Flutterwave ensures complete security by using 3DES military-grade encryption. In order to perform a card charge on Flutterwave, you need to encrypt your payment information and call our /charges endpoint with the encrypted payload.

❗️

Encryption is only required for direct card charges on the API

You can perform every other charge request on Flutterwave without the payload encryption requirement.

The encryption function requires only two things:

  1. Your encryption key, you can find this on your API keys section in the dashboard
  2. Your request payload in String format.

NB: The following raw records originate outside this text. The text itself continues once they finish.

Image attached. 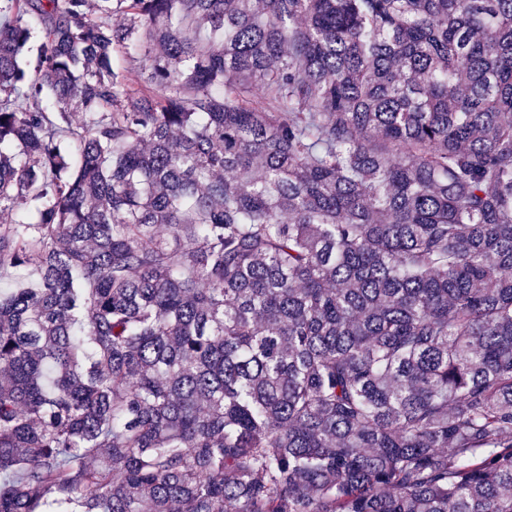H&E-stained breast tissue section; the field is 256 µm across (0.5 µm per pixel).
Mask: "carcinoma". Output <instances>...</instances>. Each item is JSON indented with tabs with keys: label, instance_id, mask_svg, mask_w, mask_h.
Here are the masks:
<instances>
[{
	"label": "carcinoma",
	"instance_id": "carcinoma-1",
	"mask_svg": "<svg viewBox=\"0 0 512 512\" xmlns=\"http://www.w3.org/2000/svg\"><path fill=\"white\" fill-rule=\"evenodd\" d=\"M5 2L0 512H512V0Z\"/></svg>",
	"mask_w": 512,
	"mask_h": 512
}]
</instances>
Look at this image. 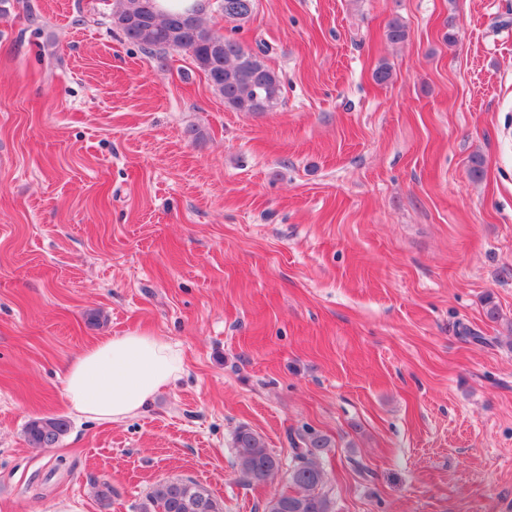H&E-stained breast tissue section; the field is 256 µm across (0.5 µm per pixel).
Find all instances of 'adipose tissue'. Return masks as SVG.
<instances>
[{
	"mask_svg": "<svg viewBox=\"0 0 512 512\" xmlns=\"http://www.w3.org/2000/svg\"><path fill=\"white\" fill-rule=\"evenodd\" d=\"M182 366L180 351L164 338L131 331L77 355L65 372L64 397L74 417L120 423L141 414Z\"/></svg>",
	"mask_w": 512,
	"mask_h": 512,
	"instance_id": "ef3b65f1",
	"label": "adipose tissue"
}]
</instances>
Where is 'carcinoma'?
<instances>
[{
	"mask_svg": "<svg viewBox=\"0 0 512 512\" xmlns=\"http://www.w3.org/2000/svg\"><path fill=\"white\" fill-rule=\"evenodd\" d=\"M257 0H219L224 20L234 24L228 34H219L203 20L205 5L183 13L161 12L156 0H116L110 22L125 39L143 52L164 59L166 52L188 54L213 90L234 112H271L282 101L279 73L267 62L269 46L250 44L242 35L243 25L254 15ZM385 38L392 44L407 38L399 20L386 25ZM69 431L60 416L34 417L24 434L34 448L58 444ZM235 467L245 481L266 483L281 468L280 459L264 438L252 429L239 428L233 439ZM330 439L304 428L292 439L295 464L288 467V490L265 505V512H334V503L324 491L325 473L319 461ZM138 512H224V503L204 485L191 479H161L138 505Z\"/></svg>",
	"mask_w": 512,
	"mask_h": 512,
	"instance_id": "1",
	"label": "carcinoma"
}]
</instances>
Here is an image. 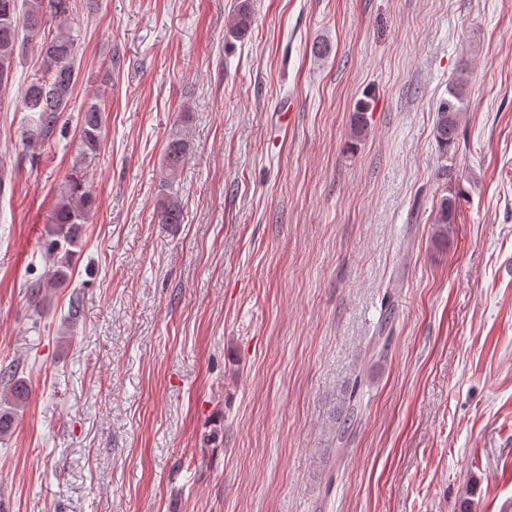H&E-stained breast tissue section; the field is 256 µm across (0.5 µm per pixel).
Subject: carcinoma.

Our encryption function uses the 3DES algorithm method to encrypt the provided payload, here's a sample implementation using Node.js and Express:

// This is the encryption function that encrypts your payload by passing the stringified format and your encryption Key.

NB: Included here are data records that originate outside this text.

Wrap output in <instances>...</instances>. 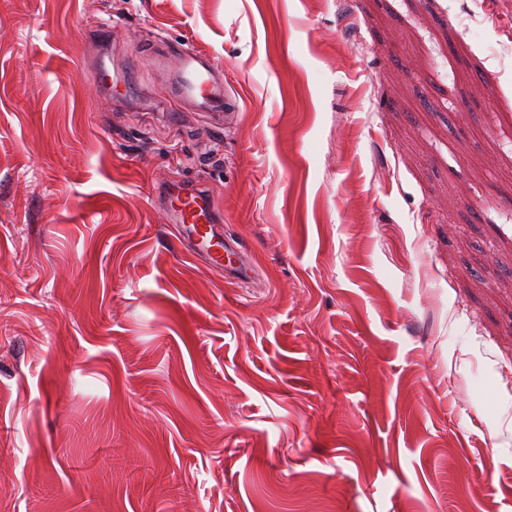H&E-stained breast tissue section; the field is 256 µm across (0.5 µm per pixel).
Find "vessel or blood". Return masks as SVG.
I'll list each match as a JSON object with an SVG mask.
<instances>
[{
  "instance_id": "b4317fda",
  "label": "vessel or blood",
  "mask_w": 512,
  "mask_h": 512,
  "mask_svg": "<svg viewBox=\"0 0 512 512\" xmlns=\"http://www.w3.org/2000/svg\"><path fill=\"white\" fill-rule=\"evenodd\" d=\"M174 104L188 103L197 111L211 115L234 108L235 98L224 89L222 68L192 48L178 53L173 62ZM208 194L201 187L186 184L171 187L160 183L154 194L155 203L182 228L194 243L195 253L204 255L213 269L238 277L248 276L253 260L247 251L227 246L219 234L218 213L208 204Z\"/></svg>"
}]
</instances>
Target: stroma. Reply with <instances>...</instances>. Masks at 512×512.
I'll return each instance as SVG.
<instances>
[{"instance_id":"35a3bbf8","label":"stroma","mask_w":512,"mask_h":512,"mask_svg":"<svg viewBox=\"0 0 512 512\" xmlns=\"http://www.w3.org/2000/svg\"><path fill=\"white\" fill-rule=\"evenodd\" d=\"M0 512H512V0H0ZM173 72L171 109L180 108L181 102L211 115L234 108L236 99L224 90L222 68L195 49L185 48L174 57ZM208 194L201 187L183 183V187H171L159 183L154 201L170 217L175 227L183 229L194 243V252L203 254L213 269L228 273L238 280L252 272L253 260L245 250L226 246L216 224L220 223L218 213L206 202Z\"/></svg>"}]
</instances>
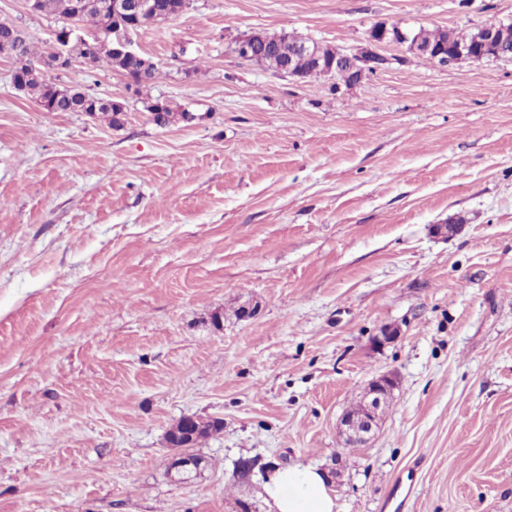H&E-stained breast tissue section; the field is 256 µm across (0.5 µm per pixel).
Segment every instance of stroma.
Returning a JSON list of instances; mask_svg holds the SVG:
<instances>
[{
    "label": "stroma",
    "mask_w": 512,
    "mask_h": 512,
    "mask_svg": "<svg viewBox=\"0 0 512 512\" xmlns=\"http://www.w3.org/2000/svg\"><path fill=\"white\" fill-rule=\"evenodd\" d=\"M0 20L59 26L24 0ZM381 22L465 33L512 0H194L134 35L153 82L52 74L123 102L117 128L45 111L0 57V512H268L290 465L333 472L338 512H390L400 478L403 512H512V60L391 45L338 88L229 51H353ZM150 98L193 118L156 125ZM381 375L390 406L345 450ZM184 417L224 423L188 479Z\"/></svg>",
    "instance_id": "1"
}]
</instances>
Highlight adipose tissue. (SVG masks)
Listing matches in <instances>:
<instances>
[{"label":"adipose tissue","instance_id":"obj_1","mask_svg":"<svg viewBox=\"0 0 512 512\" xmlns=\"http://www.w3.org/2000/svg\"><path fill=\"white\" fill-rule=\"evenodd\" d=\"M270 512H336L323 473L312 466L276 469L263 485Z\"/></svg>","mask_w":512,"mask_h":512}]
</instances>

function encrypt(key, text) {
 var forge = require("node-forge");
 var cipher = forge.cipher.createCipher(
  "3DES-ECB",
  forge.util.createBuffer(key)
 );
 cipher.start({ iv: "" });
 cipher.update(forge.util.createBuffer(text, "utf-8"));
 cipher.finish();
 var encrypted = cipher.output;
 return forge.util.encode64(encrypted.getBytes());
}
# This is the encryption function that encrypts your payload by passing the stringified format and your encryption Key

def self.encrypt(key, data)
      cipher = OpenSSL::Cipher.new("des-ede3")
      cipher.encrypt # Call this before setting key
      cipher.key = key
      data = data.to_json
      ciphertext = cipher.update(data)
      ciphertext << cipher.final
      return Base64.encode64(ciphertext)
    end
function encrypt3Des($data, $key){

  $encData = openssl_encrypt($data, 'DES-EDE3', $key, OPENSSL_RAW_DATA);
  
    return base64_encode($encData); 

 }

Sample Request and Response

Here's a sample card charge payload to encrypt:

{
    "card_number": "4242424242424242",
    "cvv": "812",
    "expiry_month": "01",
    "expiry_year": "21",
    "currency": "NGN",
    "amount": "100000",
    "email": "[email protected]",
    "tx_ref": "MC-3243enewtest-visa-2",
    "redirect_url": "https://webhook.site/3ed41e38-2c79-4c79-b455-97398730866c",
    "type": "card"
}

When you send this payload to your encryption server, you should get back a response like this:

{
    "client": "C10EgEYkJrusinoq55RgQ7rl+hlselSCuuX6GWx6VIJ7Ec7hXCGXup9Ukx8Luge/2HH2WYqXHvqdgrwMxhwlFMUV7tgqgH9ZCoe37pCnvkSkToNPiAbU0jG7L5i+WCxVR5/RaF0p0wbts8nb291rlgpnkk7QPuI2HcqR9R5Uairt/0O+PEmmFhF9v9A92X1w3zyAsGKQH98XxJxP9tAn176RahJL0upUhxrkJHoyJdaE55iicZGpg7Gu/CMYkgQHBGj3ODzL4Bla+pO+50wh5j2BIR+yjx8/V6uMw0qEPvfi5w+zQMoyQhFKvaYxk9P23L+SqR1tBzkty/aV4SCwLmpnzQnbXUewBqxZTQH+1MI="
}

You can then send this encrypted payload to our /charges?type=card endpoint to initiate a charge on the card.